→ **EXERCISE PROMPT**
Output exactly the span of lines beginning with the one that holds "left eye: (234, 244)" and ending with the last line of the data below.
(INFORMATION SHOWN)
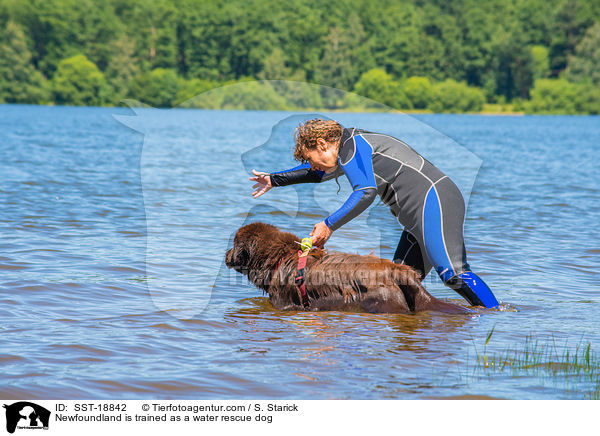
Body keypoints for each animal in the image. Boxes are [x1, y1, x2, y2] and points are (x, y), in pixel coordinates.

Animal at [226, 223, 474, 316]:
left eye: (234, 244)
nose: (226, 254)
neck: (281, 257)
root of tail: (397, 271)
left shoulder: (283, 302)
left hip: (381, 301)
(End INFORMATION SHOWN)
→ **WRITTEN ANSWER**
left eye: (234, 244)
nose: (226, 254)
neck: (281, 257)
root of tail: (397, 271)
left shoulder: (283, 302)
left hip: (381, 301)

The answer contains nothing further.